• What this exercise asks
1. Translate this sentence from the filter thread into Spanish: "In the past few years, some people in my hobby have started to use ultrasonic cleaning tanks as a way to clean new and used records prior to playing them."
2. Extend the filter thread past its final line, writing what comes next.
***** Excerpt provided
# Odd Filter Question



## psulioninks (Nov 27, 2016)

Hello All,

I registered here as I have kept freshwater tanks many years ago but an not up-to-date on hardware technologies. This question has nothing to do with fish though, but I am hoping some fish experts might lend me a hand here.

I am an audiophile who collects LP records. In the past few years, some people in my hobby have started to use ultrasonic cleaning tanks as a way to clean new and used records prior to playing them.

Some have started incorporating outside power filters to help clear the tanks of debris left over from cleanings. I think it is a good concept, but these people are music people, not fish folk and I don't trust what they are doing to be the best solution.

So...I will be using a 6 liter tank (1.6 gallons). My question is, while aquarium filters are designed to run 24/7 to help maintain the life in the tank, I only plan to run a filter for a brief period of time AFTER cleaning records (this only happens 2-3 times per week).

I've read that some filters don't need to be primed prior to starting and that some have or develop issues during power outages. Given that I only want to use a filter now and then and it's a small tank I am using, is there a certain brand or model that would be best suited to my needs? I am looking for an outside the tank filter that can hang on the edge. Right now I am looking at either the Marina S10 or AquaClear 20. Thoughts?

Thanks in advance for any help you all can provide to me!


----------



## lohachata (Jan 27, 2006)
**********
***** Listed records
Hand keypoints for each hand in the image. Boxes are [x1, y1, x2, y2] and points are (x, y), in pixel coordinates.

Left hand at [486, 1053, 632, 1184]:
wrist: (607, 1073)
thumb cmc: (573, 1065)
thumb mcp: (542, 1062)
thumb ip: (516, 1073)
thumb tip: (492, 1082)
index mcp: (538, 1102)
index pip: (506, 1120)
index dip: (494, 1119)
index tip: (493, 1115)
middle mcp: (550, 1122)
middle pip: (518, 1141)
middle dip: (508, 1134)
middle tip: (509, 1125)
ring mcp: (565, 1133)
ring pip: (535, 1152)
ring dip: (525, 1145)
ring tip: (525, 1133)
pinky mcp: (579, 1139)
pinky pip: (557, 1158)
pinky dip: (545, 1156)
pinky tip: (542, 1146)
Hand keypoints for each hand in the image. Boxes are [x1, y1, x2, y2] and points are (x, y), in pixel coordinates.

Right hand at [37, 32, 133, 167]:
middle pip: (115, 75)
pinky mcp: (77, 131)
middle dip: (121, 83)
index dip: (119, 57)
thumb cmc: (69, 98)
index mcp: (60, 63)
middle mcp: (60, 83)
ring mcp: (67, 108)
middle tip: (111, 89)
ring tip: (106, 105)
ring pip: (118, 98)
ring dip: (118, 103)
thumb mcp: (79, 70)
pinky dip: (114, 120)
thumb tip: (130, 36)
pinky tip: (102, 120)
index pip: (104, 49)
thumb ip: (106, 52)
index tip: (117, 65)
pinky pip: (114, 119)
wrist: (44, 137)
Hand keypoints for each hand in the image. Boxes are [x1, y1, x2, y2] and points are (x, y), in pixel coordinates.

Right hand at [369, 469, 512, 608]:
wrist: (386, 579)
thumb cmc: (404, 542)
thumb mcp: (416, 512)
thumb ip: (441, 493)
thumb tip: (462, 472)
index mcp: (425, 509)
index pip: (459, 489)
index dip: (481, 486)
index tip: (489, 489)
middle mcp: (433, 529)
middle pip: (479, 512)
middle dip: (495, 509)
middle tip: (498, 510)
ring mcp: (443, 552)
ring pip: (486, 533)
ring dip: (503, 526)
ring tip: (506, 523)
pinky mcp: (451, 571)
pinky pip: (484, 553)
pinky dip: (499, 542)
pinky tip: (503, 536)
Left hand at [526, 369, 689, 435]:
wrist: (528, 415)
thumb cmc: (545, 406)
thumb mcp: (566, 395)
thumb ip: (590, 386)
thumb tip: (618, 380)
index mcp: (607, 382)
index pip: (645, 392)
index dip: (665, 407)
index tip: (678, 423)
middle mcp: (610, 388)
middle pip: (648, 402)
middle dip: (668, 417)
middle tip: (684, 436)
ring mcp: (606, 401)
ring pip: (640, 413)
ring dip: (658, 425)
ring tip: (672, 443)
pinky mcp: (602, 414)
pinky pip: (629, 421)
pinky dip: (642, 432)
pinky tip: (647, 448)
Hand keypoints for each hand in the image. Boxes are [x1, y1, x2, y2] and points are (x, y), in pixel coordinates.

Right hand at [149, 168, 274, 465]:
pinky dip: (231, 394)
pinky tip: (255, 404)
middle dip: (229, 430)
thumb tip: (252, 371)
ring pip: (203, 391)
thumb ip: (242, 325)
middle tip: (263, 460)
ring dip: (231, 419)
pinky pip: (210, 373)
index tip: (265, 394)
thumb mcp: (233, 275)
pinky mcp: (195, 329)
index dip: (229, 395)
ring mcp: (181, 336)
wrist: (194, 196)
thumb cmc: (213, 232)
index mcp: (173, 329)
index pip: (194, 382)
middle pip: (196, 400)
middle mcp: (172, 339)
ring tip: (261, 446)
**********
• Answers by task
1. En los últimos años, algunas personas de mi afición han empezado a usar tanques de limpieza ultrasónica como forma de limpiar discos nuevos y usados antes de reproducirlos.

2.
a small internal filter would work...i would use a HOB rated at about 50-80 GPH...
each time you use it , clean it right after you are done..you shouldn't have any problems at all....
for a HOB i would suggest an Aquaclear..run it for at least 2-3 hours after using...then clean it.


----------



## emc7 (Jul 23, 2005)

A 2 gallon tank? I'd be surprised if any of filters mentions would fit it. I'd use something external you could set beside the tank like a zoomed nano. Something too strong would just push the water out of the tank. What you put in it depends on what you trying to catch. Ditch the ceramic rings, you don't need bio filter. Use sponge for debris, activated carbon for oil and grease. If you are worried about micron size crud, try a diatomaceaus earth in a pouch. How frequently do you use it and how expensive is the fluid? Might be worth just dumping the tank out, wiping the tank down and refilling.

In HOBs, the marina power filters are pretty thin and have the motor in the water for instant starts.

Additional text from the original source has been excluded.